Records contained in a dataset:

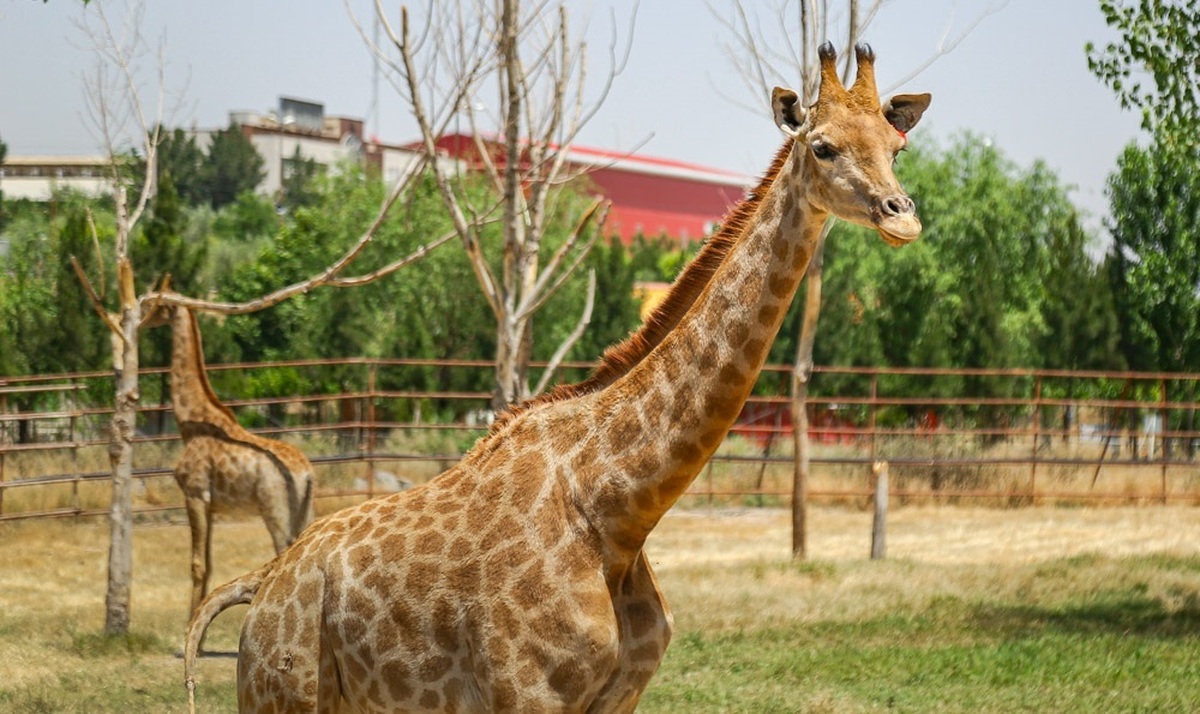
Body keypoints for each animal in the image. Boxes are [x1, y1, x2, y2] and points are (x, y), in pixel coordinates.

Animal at [148, 300, 319, 614]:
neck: (192, 425)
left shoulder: (194, 494)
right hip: (306, 510)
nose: (137, 318)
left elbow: (197, 565)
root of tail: (307, 473)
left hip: (275, 510)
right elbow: (209, 564)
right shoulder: (213, 506)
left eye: (152, 304)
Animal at [182, 42, 926, 710]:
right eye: (823, 147)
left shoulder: (617, 697)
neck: (618, 510)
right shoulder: (527, 695)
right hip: (281, 694)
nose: (903, 216)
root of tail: (263, 585)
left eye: (897, 147)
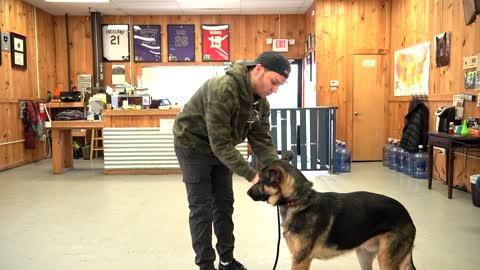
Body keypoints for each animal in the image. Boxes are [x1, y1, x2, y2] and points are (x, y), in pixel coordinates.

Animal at [248, 154, 416, 270]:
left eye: (261, 180)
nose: (247, 192)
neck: (299, 201)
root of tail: (407, 214)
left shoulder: (300, 261)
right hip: (364, 255)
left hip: (386, 260)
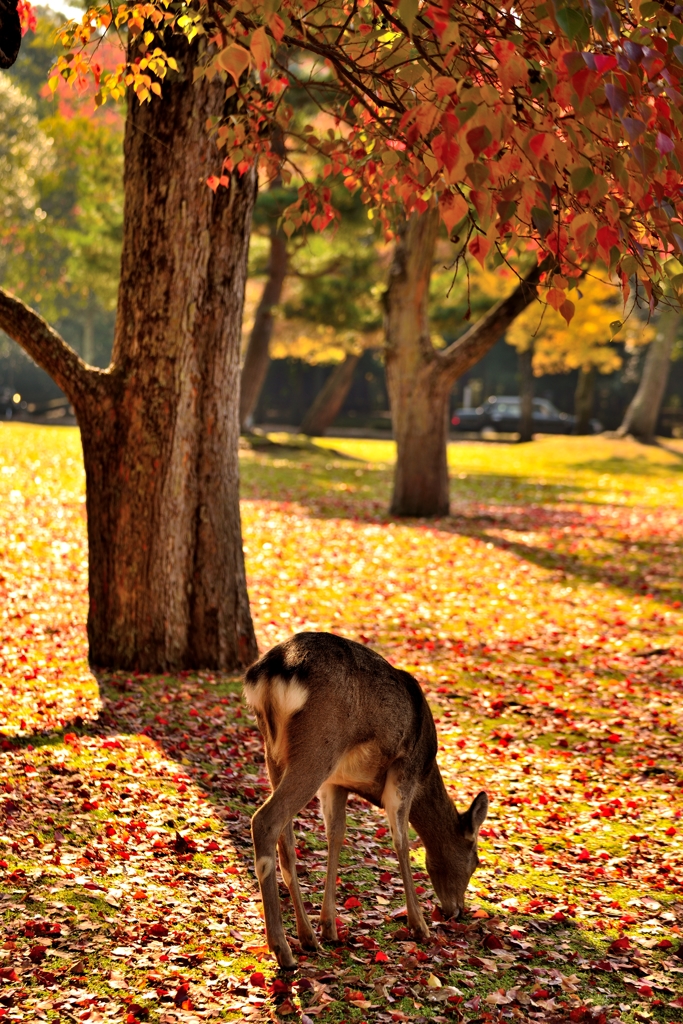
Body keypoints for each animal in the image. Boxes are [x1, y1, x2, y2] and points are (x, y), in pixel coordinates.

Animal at [242, 630, 489, 966]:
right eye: (475, 861)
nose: (456, 911)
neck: (427, 770)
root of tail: (272, 669)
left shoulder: (337, 783)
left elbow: (336, 835)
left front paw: (329, 928)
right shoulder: (405, 769)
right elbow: (401, 840)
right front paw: (419, 925)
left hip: (274, 752)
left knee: (286, 842)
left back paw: (307, 938)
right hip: (318, 746)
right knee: (265, 820)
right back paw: (282, 950)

Assigned task ▸ Your reply should consist solely of the lines above from the line containing "left hip: (275, 510)" up to and including the line containing "left knee: (286, 842)", reproduced exactly, minus the pictures.

Solution to this problem ▸
left hip: (275, 510)
right elbow: (209, 564)
right shoulder: (213, 506)
left eye: (152, 304)
Animal at [182, 42, 926, 710]:
right eye: (823, 147)
left shoulder: (617, 697)
neck: (618, 510)
right shoulder: (527, 695)
right hip: (281, 694)
nose: (903, 216)
root of tail: (263, 585)
left eye: (897, 147)
Body keypoints for each animal in the image. Boxes are [x1, y1, x2, y2] and points are (x, y), in pixel coordinates.

Animal at [248, 154, 416, 270]:
left eye: (261, 180)
nose: (247, 192)
neck: (299, 201)
root of tail: (407, 214)
left shoulder: (300, 261)
right hip: (364, 255)
left hip: (386, 260)
Body keypoints for each animal in the image. Boxes are [x1, y1, x2, y2] and points are (x, y), in pixel coordinates.

Animal at [242, 630, 489, 966]:
right eye: (475, 861)
nose: (456, 911)
neck: (427, 770)
root of tail: (272, 669)
left shoulder: (337, 783)
left elbow: (336, 835)
left front paw: (329, 928)
right shoulder: (405, 769)
right elbow: (401, 840)
right front paw: (419, 925)
left hip: (274, 752)
left knee: (286, 842)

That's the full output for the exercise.